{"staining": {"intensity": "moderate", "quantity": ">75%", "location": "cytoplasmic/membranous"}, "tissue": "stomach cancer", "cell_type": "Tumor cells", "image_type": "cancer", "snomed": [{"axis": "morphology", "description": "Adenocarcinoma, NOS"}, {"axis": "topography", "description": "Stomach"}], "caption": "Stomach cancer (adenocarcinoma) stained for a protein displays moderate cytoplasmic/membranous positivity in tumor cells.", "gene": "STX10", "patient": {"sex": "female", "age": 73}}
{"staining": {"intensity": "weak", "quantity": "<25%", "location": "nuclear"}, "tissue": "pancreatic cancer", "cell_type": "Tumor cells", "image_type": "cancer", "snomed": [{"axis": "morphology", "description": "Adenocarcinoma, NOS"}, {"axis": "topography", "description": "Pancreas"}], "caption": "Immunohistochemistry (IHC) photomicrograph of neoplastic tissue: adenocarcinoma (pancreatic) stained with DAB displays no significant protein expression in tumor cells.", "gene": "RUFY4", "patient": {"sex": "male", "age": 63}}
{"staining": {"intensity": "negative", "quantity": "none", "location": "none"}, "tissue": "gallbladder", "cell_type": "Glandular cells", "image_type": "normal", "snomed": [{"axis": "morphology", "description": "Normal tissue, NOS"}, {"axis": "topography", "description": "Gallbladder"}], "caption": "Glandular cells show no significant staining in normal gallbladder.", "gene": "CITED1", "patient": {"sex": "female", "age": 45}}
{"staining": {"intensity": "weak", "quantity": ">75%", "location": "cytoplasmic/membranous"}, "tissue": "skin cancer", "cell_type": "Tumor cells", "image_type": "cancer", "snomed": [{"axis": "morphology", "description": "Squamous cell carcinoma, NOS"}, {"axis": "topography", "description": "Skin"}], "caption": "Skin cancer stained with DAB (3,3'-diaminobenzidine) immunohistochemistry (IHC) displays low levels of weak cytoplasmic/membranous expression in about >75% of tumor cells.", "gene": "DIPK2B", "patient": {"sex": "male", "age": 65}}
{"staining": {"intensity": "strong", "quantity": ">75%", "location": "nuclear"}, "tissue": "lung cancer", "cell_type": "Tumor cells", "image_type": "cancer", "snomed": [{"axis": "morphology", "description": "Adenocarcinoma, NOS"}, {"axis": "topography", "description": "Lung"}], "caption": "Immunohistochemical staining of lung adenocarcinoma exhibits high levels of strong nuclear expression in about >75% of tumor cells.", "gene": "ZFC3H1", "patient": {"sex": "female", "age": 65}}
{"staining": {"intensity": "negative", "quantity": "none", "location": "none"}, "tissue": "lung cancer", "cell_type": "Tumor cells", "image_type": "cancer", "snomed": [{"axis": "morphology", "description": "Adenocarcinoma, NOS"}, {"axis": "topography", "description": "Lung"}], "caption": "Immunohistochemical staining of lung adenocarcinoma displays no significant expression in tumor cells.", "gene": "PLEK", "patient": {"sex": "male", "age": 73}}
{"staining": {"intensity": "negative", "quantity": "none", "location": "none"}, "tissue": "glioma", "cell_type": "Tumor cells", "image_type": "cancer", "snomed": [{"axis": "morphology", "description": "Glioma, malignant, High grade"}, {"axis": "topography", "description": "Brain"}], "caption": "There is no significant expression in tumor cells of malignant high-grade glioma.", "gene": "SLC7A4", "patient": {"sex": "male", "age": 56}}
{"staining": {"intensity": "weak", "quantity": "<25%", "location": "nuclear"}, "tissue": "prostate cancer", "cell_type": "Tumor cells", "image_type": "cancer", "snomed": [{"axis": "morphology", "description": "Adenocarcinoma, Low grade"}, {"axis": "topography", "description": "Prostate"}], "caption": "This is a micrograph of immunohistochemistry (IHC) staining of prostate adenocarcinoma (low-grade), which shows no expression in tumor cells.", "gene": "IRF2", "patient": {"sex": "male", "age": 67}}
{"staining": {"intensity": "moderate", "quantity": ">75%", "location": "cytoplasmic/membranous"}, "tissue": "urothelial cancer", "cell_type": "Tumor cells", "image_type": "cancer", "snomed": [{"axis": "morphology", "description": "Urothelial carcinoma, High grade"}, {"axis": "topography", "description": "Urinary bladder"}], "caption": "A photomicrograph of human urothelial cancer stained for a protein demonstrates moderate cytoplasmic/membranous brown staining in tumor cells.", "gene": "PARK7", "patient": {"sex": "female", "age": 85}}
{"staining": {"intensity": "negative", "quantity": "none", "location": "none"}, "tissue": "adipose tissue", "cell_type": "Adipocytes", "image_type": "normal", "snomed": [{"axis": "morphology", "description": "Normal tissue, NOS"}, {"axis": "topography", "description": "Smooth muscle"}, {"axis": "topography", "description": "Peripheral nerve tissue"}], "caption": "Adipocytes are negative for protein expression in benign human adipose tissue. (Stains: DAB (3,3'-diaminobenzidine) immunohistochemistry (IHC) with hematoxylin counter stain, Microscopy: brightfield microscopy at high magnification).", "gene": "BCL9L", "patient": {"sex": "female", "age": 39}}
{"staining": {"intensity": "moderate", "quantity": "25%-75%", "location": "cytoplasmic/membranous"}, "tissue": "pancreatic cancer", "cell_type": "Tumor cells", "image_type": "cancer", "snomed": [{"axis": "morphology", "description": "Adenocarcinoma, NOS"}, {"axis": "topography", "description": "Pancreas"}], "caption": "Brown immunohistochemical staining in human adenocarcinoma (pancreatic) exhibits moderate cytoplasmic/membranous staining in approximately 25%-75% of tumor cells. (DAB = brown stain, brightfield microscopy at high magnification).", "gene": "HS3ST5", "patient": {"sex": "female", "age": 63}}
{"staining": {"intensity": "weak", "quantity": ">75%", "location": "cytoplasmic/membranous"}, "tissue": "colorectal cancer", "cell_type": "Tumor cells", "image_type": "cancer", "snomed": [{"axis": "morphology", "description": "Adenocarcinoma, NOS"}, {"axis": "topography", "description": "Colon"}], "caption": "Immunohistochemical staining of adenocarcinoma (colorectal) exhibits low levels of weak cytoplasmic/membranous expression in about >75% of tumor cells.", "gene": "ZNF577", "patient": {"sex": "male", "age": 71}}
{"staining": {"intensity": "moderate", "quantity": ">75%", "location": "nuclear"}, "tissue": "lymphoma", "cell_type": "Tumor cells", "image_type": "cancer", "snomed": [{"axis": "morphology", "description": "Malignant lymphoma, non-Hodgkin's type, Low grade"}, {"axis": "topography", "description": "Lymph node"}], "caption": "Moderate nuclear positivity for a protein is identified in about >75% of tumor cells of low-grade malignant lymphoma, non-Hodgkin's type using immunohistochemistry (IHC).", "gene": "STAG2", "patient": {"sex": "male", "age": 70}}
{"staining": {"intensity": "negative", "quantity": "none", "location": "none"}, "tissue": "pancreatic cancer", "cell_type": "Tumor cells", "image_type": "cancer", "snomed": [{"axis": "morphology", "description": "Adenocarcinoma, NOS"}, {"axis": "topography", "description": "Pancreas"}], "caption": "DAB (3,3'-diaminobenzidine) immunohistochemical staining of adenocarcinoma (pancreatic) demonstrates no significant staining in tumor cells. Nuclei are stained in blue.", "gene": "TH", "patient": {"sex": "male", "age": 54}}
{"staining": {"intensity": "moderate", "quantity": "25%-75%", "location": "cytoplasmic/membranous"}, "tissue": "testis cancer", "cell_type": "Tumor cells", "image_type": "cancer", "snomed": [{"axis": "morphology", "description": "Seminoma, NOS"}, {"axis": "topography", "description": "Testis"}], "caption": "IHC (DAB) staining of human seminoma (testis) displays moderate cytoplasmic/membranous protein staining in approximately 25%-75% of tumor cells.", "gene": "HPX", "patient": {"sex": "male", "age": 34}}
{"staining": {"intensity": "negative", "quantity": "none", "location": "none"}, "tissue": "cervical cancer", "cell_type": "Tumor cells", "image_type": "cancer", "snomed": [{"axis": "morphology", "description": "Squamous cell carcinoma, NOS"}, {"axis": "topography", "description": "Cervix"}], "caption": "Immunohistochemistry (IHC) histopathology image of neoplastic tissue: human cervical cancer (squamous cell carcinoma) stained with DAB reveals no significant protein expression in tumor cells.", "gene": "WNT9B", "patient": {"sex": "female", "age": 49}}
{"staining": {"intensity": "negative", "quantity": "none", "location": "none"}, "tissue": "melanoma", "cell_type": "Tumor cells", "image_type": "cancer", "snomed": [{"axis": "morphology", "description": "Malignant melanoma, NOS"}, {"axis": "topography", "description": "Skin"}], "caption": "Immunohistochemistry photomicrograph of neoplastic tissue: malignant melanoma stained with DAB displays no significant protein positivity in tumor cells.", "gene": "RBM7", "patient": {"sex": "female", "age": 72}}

========

Work request: Copy each line of the listing that carries the word "normal".

Written answer:
{"staining": {"intensity": "negative", "quantity": "none", "location": "none"}, "tissue": "gallbladder", "cell_type": "Glandular cells", "image_type": "normal", "snomed": [{"axis": "morphology", "description": "Normal tissue, NOS"}, {"axis": "topography", "description": "Gallbladder"}], "caption": "Glandular cells show no significant staining in normal gallbladder.", "gene": "CITED1", "patient": {"sex": "female", "age": 45}}
{"staining": {"intensity": "negative", "quantity": "none", "location": "none"}, "tissue": "adipose tissue", "cell_type": "Adipocytes", "image_type": "normal", "snomed": [{"axis": "morphology", "description": "Normal tissue, NOS"}, {"axis": "topography", "description": "Smooth muscle"}, {"axis": "topography", "description": "Peripheral nerve tissue"}], "caption": "Adipocytes are negative for protein expression in benign human adipose tissue. (Stains: DAB (3,3'-diaminobenzidine) immunohistochemistry (IHC) with hematoxylin counter stain, Microscopy: brightfield microscopy at high magnification).", "gene": "BCL9L", "patient": {"sex": "female", "age": 39}}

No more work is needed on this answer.